--- TASK REQUIREMENTS ---
Copy out the text of each listing below, replacing every "Tennessee" with "TN" and changing nothing else.

[DATASET Boundary: Start]

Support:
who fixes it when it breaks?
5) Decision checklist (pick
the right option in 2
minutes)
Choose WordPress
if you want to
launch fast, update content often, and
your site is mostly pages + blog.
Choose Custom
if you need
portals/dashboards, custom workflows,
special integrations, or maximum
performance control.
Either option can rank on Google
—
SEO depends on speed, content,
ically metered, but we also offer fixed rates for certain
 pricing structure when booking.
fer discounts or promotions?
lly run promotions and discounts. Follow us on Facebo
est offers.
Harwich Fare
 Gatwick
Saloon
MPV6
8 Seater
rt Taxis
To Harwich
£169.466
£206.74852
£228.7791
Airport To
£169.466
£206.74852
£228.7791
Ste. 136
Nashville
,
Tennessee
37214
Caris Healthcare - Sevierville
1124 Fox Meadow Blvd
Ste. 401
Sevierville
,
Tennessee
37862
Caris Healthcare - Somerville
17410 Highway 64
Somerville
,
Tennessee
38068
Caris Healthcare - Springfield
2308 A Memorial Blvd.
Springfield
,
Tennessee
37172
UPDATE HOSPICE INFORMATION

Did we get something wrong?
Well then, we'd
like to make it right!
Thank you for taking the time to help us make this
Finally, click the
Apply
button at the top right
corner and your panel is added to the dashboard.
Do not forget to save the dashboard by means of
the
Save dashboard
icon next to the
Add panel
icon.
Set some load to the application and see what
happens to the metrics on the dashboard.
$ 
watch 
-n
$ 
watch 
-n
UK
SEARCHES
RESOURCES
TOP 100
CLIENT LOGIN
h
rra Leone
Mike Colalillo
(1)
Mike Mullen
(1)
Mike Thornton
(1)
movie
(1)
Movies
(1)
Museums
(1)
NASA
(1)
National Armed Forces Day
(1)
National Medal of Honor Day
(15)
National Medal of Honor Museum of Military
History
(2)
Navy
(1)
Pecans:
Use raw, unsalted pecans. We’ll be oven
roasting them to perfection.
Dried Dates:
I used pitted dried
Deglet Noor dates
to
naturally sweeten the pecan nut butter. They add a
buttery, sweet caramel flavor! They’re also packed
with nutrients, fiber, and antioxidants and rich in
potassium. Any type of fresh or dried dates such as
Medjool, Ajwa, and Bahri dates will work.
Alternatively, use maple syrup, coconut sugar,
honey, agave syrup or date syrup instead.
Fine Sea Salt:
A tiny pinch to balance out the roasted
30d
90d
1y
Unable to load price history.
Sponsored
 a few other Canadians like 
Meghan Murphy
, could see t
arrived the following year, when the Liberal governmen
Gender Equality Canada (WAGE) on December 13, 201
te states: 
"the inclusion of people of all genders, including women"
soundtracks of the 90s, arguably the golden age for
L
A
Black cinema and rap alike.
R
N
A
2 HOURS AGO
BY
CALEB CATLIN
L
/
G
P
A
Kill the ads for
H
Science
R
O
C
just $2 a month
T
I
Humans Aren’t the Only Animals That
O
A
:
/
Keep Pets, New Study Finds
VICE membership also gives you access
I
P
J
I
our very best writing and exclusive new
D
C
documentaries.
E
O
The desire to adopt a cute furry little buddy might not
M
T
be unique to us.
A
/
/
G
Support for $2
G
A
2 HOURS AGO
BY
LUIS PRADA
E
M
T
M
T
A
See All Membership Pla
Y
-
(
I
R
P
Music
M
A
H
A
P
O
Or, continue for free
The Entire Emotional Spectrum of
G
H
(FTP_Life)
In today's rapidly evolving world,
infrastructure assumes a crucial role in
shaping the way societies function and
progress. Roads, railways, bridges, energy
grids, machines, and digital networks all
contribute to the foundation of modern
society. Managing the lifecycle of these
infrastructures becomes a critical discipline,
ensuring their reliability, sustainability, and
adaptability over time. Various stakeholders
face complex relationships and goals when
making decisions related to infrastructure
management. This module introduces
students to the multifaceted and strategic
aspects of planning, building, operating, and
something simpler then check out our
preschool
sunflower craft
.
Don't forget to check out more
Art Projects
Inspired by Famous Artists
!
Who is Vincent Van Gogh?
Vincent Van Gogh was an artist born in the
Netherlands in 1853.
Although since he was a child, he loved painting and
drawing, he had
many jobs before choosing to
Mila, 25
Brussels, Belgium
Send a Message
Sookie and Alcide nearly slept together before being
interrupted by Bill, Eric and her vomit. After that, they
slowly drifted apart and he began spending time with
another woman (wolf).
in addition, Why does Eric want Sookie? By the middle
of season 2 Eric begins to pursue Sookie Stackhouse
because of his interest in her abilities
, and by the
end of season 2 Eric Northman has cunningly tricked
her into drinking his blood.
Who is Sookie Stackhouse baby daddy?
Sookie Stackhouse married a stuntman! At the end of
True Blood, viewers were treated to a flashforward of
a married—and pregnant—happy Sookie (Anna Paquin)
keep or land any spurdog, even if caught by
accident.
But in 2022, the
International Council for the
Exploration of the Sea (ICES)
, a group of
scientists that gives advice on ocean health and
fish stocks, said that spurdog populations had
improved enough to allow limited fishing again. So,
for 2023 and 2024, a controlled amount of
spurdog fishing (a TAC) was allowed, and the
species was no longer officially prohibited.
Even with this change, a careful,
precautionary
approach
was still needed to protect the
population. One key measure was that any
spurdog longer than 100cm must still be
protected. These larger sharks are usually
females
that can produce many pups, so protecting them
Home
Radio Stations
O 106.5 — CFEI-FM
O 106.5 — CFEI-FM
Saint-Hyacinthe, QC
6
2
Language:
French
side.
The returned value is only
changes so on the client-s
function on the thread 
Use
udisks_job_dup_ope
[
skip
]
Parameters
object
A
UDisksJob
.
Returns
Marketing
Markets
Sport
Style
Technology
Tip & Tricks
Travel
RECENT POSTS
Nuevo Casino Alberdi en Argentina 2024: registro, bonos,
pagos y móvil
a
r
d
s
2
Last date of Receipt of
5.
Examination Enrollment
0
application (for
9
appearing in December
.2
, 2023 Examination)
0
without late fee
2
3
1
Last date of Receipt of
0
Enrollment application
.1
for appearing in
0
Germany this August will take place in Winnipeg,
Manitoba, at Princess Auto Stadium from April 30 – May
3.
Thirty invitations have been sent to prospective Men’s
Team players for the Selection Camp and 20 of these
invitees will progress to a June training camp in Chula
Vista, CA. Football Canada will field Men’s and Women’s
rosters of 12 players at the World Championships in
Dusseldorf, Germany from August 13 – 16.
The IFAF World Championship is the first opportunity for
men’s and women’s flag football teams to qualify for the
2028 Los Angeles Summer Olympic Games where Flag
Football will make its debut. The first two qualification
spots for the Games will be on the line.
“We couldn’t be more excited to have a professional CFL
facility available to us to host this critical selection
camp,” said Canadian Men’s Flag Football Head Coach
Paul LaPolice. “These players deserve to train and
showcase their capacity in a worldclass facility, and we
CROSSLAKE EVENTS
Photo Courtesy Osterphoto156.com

[DATASET Boundary: End]

--- RESPONSE BELOW ---
Support:
who fixes it when it breaks?
5) Decision checklist (pick
the right option in 2
minutes)
Choose WordPress
if you want to
launch fast, update content often, and
your site is mostly pages + blog.
Choose Custom
if you need
portals/dashboards, custom workflows,
special integrations, or maximum
performance control.
Either option can rank on Google
—
SEO depends on speed, content,
ically metered, but we also offer fixed rates for certain
 pricing structure when booking.
fer discounts or promotions?
lly run promotions and discounts. Follow us on Facebo
est offers.
Harwich Fare
 Gatwick
Saloon
MPV6
8 Seater
rt Taxis
To Harwich
£169.466
£206.74852
£228.7791
Airport To
£169.466
£206.74852
£228.7791
Ste. 136
Nashville
,
TN
37214
Caris Healthcare - Sevierville
1124 Fox Meadow Blvd
Ste. 401
Sevierville
,
TN
37862
Caris Healthcare - Somerville
17410 Highway 64
Somerville
,
TN
38068
Caris Healthcare - Springfield
2308 A Memorial Blvd.
Springfield
,
TN
37172
UPDATE HOSPICE INFORMATION

Did we get something wrong?
Well then, we'd
like to make it right!
Thank you for taking the time to help us make this
Finally, click the
Apply
button at the top right
corner and your panel is added to the dashboard.
Do not forget to save the dashboard by means of
the
Save dashboard
icon next to the
Add panel
icon.
Set some load to the application and see what
happens to the metrics on the dashboard.
$ 
watch 
-n
$ 
watch 
-n
UK
SEARCHES
RESOURCES
TOP 100
CLIENT LOGIN
h
rra Leone
Mike Colalillo
(1)
Mike Mullen
(1)
Mike Thornton
(1)
movie
(1)
Movies
(1)
Museums
(1)
NASA
(1)
National Armed Forces Day
(1)
National Medal of Honor Day
(15)
National Medal of Honor Museum of Military
History
(2)
Navy
(1)
Pecans:
Use raw, unsalted pecans. We’ll be oven
roasting them to perfection.
Dried Dates:
I used pitted dried
Deglet Noor dates
to
naturally sweeten the pecan nut butter. They add a
buttery, sweet caramel flavor! They’re also packed
with nutrients, fiber, and antioxidants and rich in
potassium. Any type of fresh or dried dates such as
Medjool, Ajwa, and Bahri dates will work.
Alternatively, use maple syrup, coconut sugar,
honey, agave syrup or date syrup instead.
Fine Sea Salt:
A tiny pinch to balance out the roasted
30d
90d
1y
Unable to load price history.
Sponsored
 a few other Canadians like 
Meghan Murphy
, could see t
arrived the following year, when the Liberal governmen
Gender Equality Canada (WAGE) on December 13, 201
te states: 
"the inclusion of people of all genders, including women"
soundtracks of the 90s, arguably the golden age for
L
A
Black cinema and rap alike.
R
N
A
2 HOURS AGO
BY
CALEB CATLIN
L
/
G
P
A
Kill the ads for
H
Science
R
O
C
just $2 a month
T
I
Humans Aren’t the Only Animals That
O
A
:
/
Keep Pets, New Study Finds
VICE membership also gives you access
I
P
J
I
our very best writing and exclusive new
D
C
documentaries.
E
O
The desire to adopt a cute furry little buddy might not
M
T
be unique to us.
A
/
/
G
Support for $2
G
A
2 HOURS AGO
BY
LUIS PRADA
E
M
T
M
T
A
See All Membership Pla
Y
-
(
I
R
P
Music
M
A
H
A
P
O
Or, continue for free
The Entire Emotional Spectrum of
G
H
(FTP_Life)
In today's rapidly evolving world,
infrastructure assumes a crucial role in
shaping the way societies function and
progress. Roads, railways, bridges, energy
grids, machines, and digital networks all
contribute to the foundation of modern
society. Managing the lifecycle of these
infrastructures becomes a critical discipline,
ensuring their reliability, sustainability, and
adaptability over time. Various stakeholders
face complex relationships and goals when
making decisions related to infrastructure
management. This module introduces
students to the multifaceted and strategic
aspects of planning, building, operating, and
something simpler then check out our
preschool
sunflower craft
.
Don't forget to check out more
Art Projects
Inspired by Famous Artists
!
Who is Vincent Van Gogh?
Vincent Van Gogh was an artist born in the
Netherlands in 1853.
Although since he was a child, he loved painting and
drawing, he had
many jobs before choosing to
Mila, 25
Brussels, Belgium
Send a Message
Sookie and Alcide nearly slept together before being
interrupted by Bill, Eric and her vomit. After that, they
slowly drifted apart and he began spending time with
another woman (wolf).
in addition, Why does Eric want Sookie? By the middle
of season 2 Eric begins to pursue Sookie Stackhouse
because of his interest in her abilities
, and by the
end of season 2 Eric Northman has cunningly tricked
her into drinking his blood.
Who is Sookie Stackhouse baby daddy?
Sookie Stackhouse married a stuntman! At the end of
True Blood, viewers were treated to a flashforward of
a married—and pregnant—happy Sookie (Anna Paquin)
keep or land any spurdog, even if caught by
accident.
But in 2022, the
International Council for the
Exploration of the Sea (ICES)
, a group of
scientists that gives advice on ocean health and
fish stocks, said that spurdog populations had
improved enough to allow limited fishing again. So,
for 2023 and 2024, a controlled amount of
spurdog fishing (a TAC) was allowed, and the
species was no longer officially prohibited.
Even with this change, a careful,
precautionary
approach
was still needed to protect the
population. One key measure was that any
spurdog longer than 100cm must still be
protected. These larger sharks are usually
females
that can produce many pups, so protecting them
Home
Radio Stations
O 106.5 — CFEI-FM
O 106.5 — CFEI-FM
Saint-Hyacinthe, QC
6
2
Language:
French
side.
The returned value is only
changes so on the client-s
function on the thread 
Use
udisks_job_dup_ope
[
skip
]
Parameters
object
A
UDisksJob
.
Returns
Marketing
Markets
Sport
Style
Technology
Tip & Tricks
Travel
RECENT POSTS
Nuevo Casino Alberdi en Argentina 2024: registro, bonos,
pagos y móvil
a
r
d
s
2
Last date of Receipt of
5.
Examination Enrollment
0
application (for
9
appearing in December
.2
, 2023 Examination)
0
without late fee
2
3
1
Last date of Receipt of
0
Enrollment application
.1
for appearing in
0
Germany this August will take place in Winnipeg,
Manitoba, at Princess Auto Stadium from April 30 – May
3.
Thirty invitations have been sent to prospective Men’s
Team players for the Selection Camp and 20 of these
invitees will progress to a June training camp in Chula
Vista, CA. Football Canada will field Men’s and Women’s
rosters of 12 players at the World Championships in
Dusseldorf, Germany from August 13 – 16.
The IFAF World Championship is the first opportunity for
men’s and women’s flag football teams to qualify for the
2028 Los Angeles Summer Olympic Games where Flag
Football will make its debut. The first two qualification
spots for the Games will be on the line.
“We couldn’t be more excited to have a professional CFL
facility available to us to host this critical selection
camp,” said Canadian Men’s Flag Football Head Coach
Paul LaPolice. “These players deserve to train and
showcase their capacity in a worldclass facility, and we
CROSSLAKE EVENTS
Photo Courtesy Osterphoto156.com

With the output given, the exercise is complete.